(DATA EXTRACT begins)

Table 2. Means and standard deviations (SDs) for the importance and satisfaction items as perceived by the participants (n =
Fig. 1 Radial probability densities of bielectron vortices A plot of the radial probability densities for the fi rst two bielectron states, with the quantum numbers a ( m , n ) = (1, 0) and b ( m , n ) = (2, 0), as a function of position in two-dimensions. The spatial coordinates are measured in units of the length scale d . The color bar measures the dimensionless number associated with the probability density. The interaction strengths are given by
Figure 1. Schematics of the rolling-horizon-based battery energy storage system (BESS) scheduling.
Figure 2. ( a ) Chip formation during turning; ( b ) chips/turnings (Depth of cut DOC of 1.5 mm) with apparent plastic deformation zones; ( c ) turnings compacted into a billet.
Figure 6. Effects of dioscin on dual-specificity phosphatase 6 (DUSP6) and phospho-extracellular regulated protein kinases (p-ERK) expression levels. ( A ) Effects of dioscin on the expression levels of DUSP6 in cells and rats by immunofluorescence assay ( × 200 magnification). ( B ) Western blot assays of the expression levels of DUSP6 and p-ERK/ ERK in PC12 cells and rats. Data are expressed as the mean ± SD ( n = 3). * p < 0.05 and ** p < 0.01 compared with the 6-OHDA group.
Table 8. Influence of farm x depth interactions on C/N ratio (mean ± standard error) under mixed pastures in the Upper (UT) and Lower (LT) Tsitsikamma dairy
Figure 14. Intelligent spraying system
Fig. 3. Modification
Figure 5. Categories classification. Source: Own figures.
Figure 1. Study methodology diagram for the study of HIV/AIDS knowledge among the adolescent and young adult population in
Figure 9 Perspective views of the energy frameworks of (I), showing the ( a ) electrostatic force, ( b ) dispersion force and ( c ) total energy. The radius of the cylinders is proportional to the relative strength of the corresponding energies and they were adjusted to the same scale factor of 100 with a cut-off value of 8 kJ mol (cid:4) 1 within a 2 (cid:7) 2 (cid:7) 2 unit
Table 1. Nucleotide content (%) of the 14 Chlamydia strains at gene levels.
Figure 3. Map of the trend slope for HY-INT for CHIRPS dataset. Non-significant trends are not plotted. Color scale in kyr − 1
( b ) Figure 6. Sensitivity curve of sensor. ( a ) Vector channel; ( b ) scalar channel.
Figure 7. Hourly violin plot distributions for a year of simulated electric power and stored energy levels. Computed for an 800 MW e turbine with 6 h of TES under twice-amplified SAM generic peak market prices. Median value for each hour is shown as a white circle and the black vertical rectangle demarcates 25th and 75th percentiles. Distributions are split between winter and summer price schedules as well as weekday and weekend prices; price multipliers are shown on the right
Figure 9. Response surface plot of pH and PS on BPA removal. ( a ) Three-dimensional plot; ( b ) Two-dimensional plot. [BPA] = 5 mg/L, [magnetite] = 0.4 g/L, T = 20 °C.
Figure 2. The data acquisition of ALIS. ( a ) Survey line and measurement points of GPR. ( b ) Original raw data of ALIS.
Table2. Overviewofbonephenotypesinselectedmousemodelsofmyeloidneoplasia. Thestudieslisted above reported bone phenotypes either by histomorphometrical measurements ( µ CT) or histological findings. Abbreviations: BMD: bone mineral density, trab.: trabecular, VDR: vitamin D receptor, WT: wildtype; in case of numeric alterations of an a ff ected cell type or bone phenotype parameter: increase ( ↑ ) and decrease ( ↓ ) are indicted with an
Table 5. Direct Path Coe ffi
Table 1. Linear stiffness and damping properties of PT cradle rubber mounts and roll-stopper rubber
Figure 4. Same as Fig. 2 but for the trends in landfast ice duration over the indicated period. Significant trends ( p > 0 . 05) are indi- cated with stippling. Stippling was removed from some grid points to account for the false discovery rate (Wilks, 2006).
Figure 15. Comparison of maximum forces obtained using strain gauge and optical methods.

(DATA EXTRACT ends)

Across the entries, each line containing the word "trends" is to be counted once; the total alone is to be given.

**RESULT OF THIS EXERCISE**
2